Была суббота, холодный, ненастный день того же марта месяца. Пронизывающий ветер дул во все щели нашей убогой кузницы, бросая в лицо снежную пыль, а над порогом наметая целые сугробы снега. Мех гудел с каким-то особенно злобным шумом, изрыгая из пылающего торна столбы бешено пляшущих искр; не хуже его изрыгал Пальчиков потоки своих обычных проклятий, а я, съежившись под холодной арестантской шубой, молчаливый и ко всему на свете безучастный, не уставал кланяться и дуть мехом.
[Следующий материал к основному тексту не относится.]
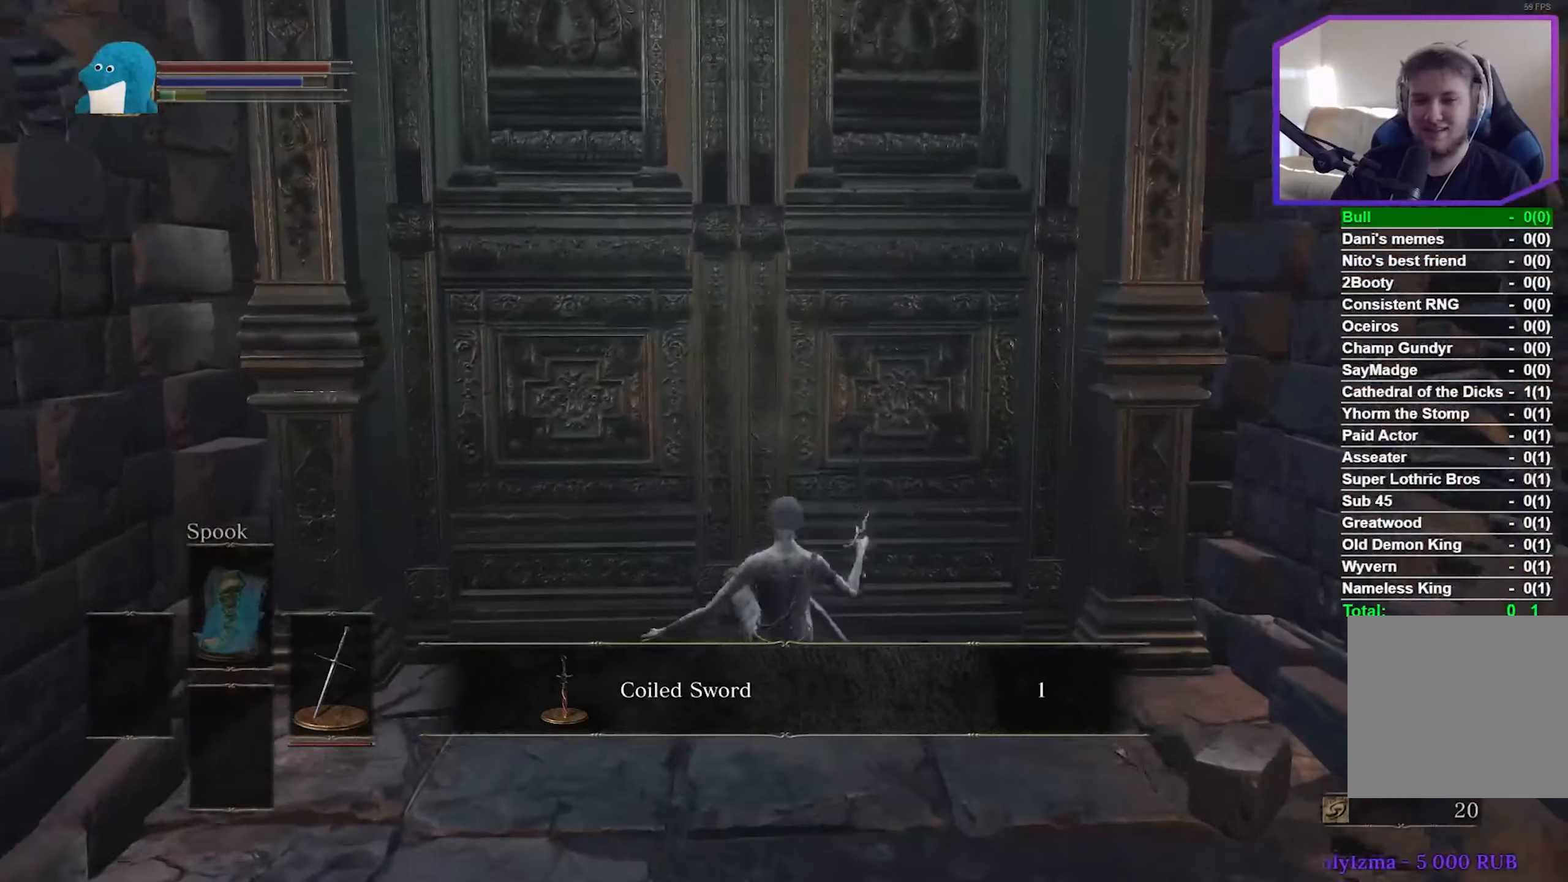
{"buttons": [], "left_stick": "center", "right_stick": "center", "events": [[83, "A", "up"], [167, "left_stick", "center"], [183, "A", "down"], [283, "A", "up"]]}
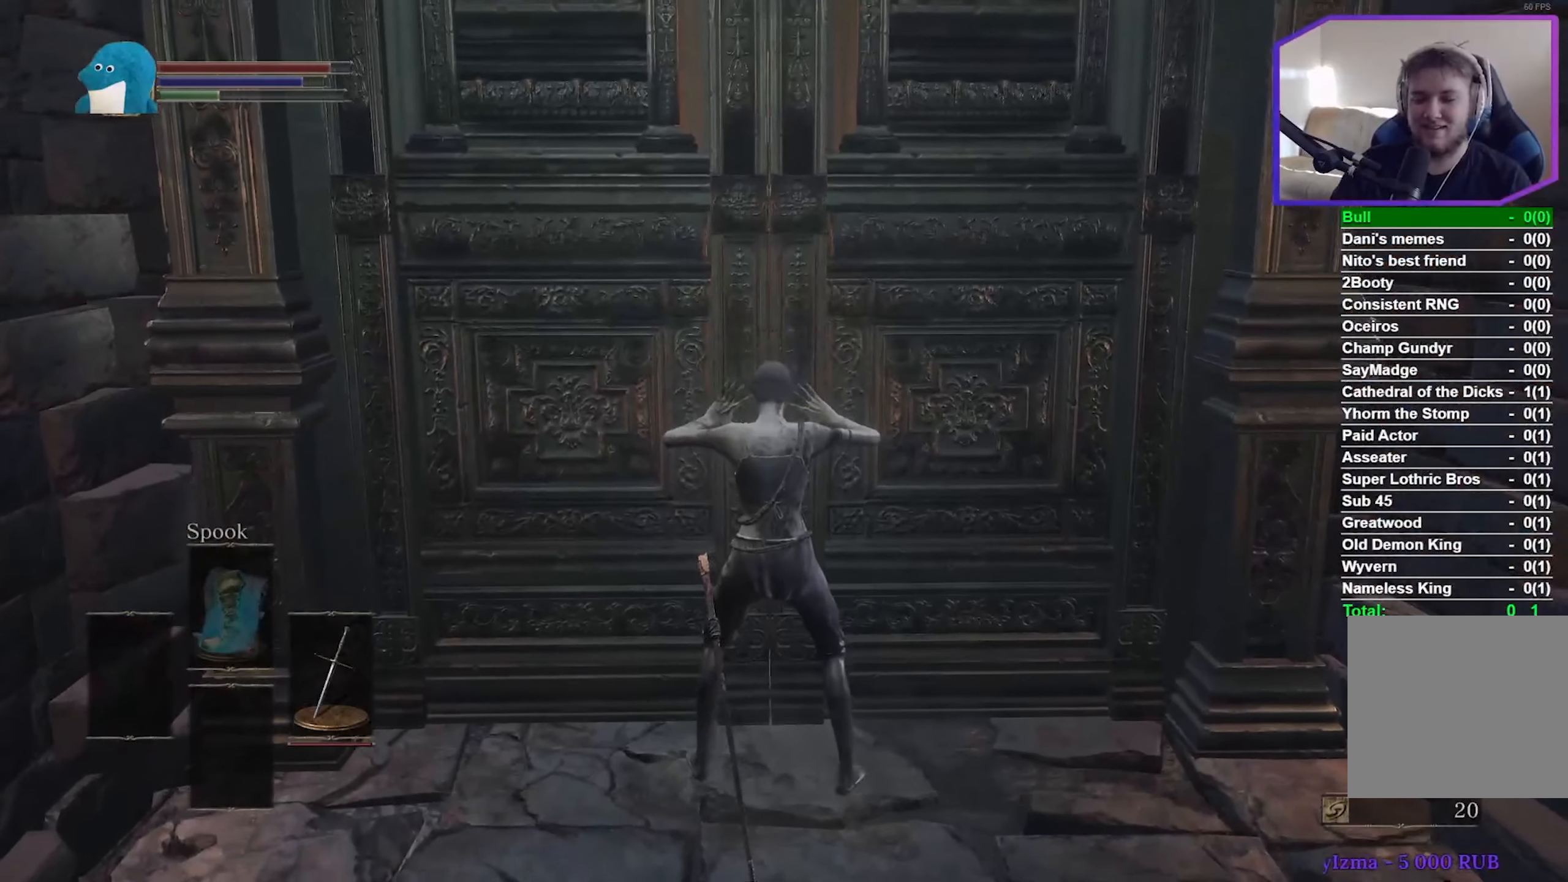
{"buttons": [], "left_stick": "center", "right_stick": "center", "events": []}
Ноги нестерпимо зябли, и мне казалось в такие часы, что начинает застывать и самый мозг, что я превращаюсь постепенно в глыбу бездушного камня, веками лежащего на одном месте без цели, без дум и желаний… В этот день я был почему-то особенно мрачно настроен и не обращал ни малейшего внимания на то, что Петушков уже несколько раз подозрительно вертелся возле меня, точно желая сообщить что-то и в то же время колеблясь. Наконец, когда Пальчиков, взяв корзину, вышел за дверь кузницы, чтобы принести новый запас углей, он быстро нагнулся ко мне и прошептал:

– Сегодня!

Я равнодушно посмотрел на него.

– Говорю, сегодня…

– Что такое?

– Прибудут.

– Кто прибудет?

– Да будто не знаешь?.. Двое… товарищев тебе. Один, сказывают, дохтур, такой, мол, дохтур, что у нас в Сибири и не видали таких. А сам вовсе еще молодой. Вот не могу только припомнить, чьих он, халудора его возьми… Фамилия-то трудная, не руськая… Ну, вспомнил, вспомнил: Штенгор! А другой – Башуров. Не знаю, кем этот был, а только, надо быть, тоже из больших дворян, в ниверситете служил. Ну да, словом сказать, не нашей кобылке чета, а прямо говорю – товарищи тебе. И как только, скажи ты мне пожалуйста, этакий народ в каторгу попадает? Ах, чтоб вас язвило!

– Да вы правду говорите, Ильич?

– Ну вот еще врать стану!

У меня перехватило дыхание и потемнело в глазах… Я опустился поспешно на скамейку. Пальчиков вернулся с полной корзиной углей. Петушков беспокойно метался по кузнице, видя, какое сильное впечатление произвел на меня своим сообщением. Из-за спины кузнеца он пристально глядел на меня и делал умоляющие жесты. Я понял, что он просит держать новость в строгом секрете, и кивнул головой в знак согласия.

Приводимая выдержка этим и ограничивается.